FOLHA - Como lidar com o problema dos cargos comissionados?
ANASTASIA
- Estamos criando um mecanismo, a certificação, que vai minimizar esse problema. Fizemos um convênio com a Universidade Federal de Minas Gerais para realizarmos uma prova aberta a todos os que atendam a determinado perfil técnico. Os aprovados ganharão um certificado, que vai possibilitar que um deles seja o nomeado para aquele cargo em comissão -a nomeação ficará restrita àquele universo.

FOLHA - O sr. frisa que não foi adotado aqui um modelo de gestão privada. Qual a diferença?
ANASTASIA
- A gestão privada se baseia em um corpo dirigente que é permanente e um corpo de empregados variável. O lucro é a sua mola propulsora e a sua regra jurídica é: pode ter tudo aquilo que a lei não proíbe. Já o serviço público só pode fazer aquilo que a lei expressamente autoriza; baseia-se no princípio de que a administração é volátil e o corpo de servidores, permanente; e seus objetivos são de natureza social. É possível fazer uma adaptação [de aspectos da gestão privada para a pública]. Agora, não pode haver um transplante, pegar um instrumento privado e jogar no serviço público, porque haveria rejeição absoluta.

FOLHA - Empresas que financiaram a campanha do governador Aécio Neves contribuíram para fazer esse projeto de mudança na gestão em Minas. A fronteira entre público e privado não está sendo ameaçada?
ANASTASIA
- Não.
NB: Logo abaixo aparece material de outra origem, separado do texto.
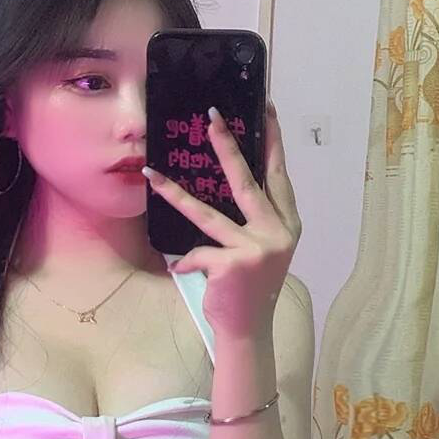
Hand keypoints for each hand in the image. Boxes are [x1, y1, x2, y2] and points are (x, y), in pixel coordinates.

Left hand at [144, 101, 301, 339]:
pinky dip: (185, 261)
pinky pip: (197, 252)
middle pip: (247, 180)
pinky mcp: (233, 264)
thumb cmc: (250, 287)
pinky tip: (180, 269)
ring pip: (207, 213)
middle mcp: (277, 231)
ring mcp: (257, 247)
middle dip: (228, 146)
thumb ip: (254, 218)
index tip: (264, 108)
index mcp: (286, 223)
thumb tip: (231, 179)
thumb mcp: (261, 247)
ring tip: (152, 174)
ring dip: (174, 194)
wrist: (249, 329)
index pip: (277, 174)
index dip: (272, 141)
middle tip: (212, 116)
Tivemos a colaboração de muitas grandes empresas com atividades em Minas, num valor financeiro irrisório, não só perto do faturamento delas como também perto do que o Estado arrecada. O valor da doação foi de cerca de R$ 5 milhões tão-somente. As empresas não tiveram nenhum benefício em razão dessa doação. O único benefício que tiveram, elas e toda a população mineira, foi a adoção de alguma metodologia que melhorou o funcionamento do Estado.

FOLHA - E o fato de o governo de Minas ter lançado na rubrica "saúde" gastos com combate à febre aftosa, que não é doença que ameace o ser humano, não deslustra um pouquinho o choque de gestão?
ANASTASIA
- Não, porque aqui estamos tratando de um assunto que é muito periférico ao choque de gestão. Essa questão da saúde depende de uma regulamentação da emenda constitucional 29, através de uma lei complementar federal. Enquanto ela não houver, prevalecem as interpretações dos Tribunais de Contas dos Estados.
Em Minas Gerais, o TCE definiu em 2003 quais despesas poderiam ser alocadas. Além da despesa de saúde no seu sentido mais estrito, também foram admitidas despesas na área de saneamento, na área de defesa sanitária, que são essas despesas [com febre aftosa], muito pequenas no bolo alocado.
Então não nos parece que haja deslustre porque, se observarmos a evolução das despesas com saúde nos últimos quatro anos em Minas, vamos ver um crescimento muito agudo dessa alocação. Agora, vamos depender de uma grande discussão no Congresso sobre o que pode ou não ser considerado saúde.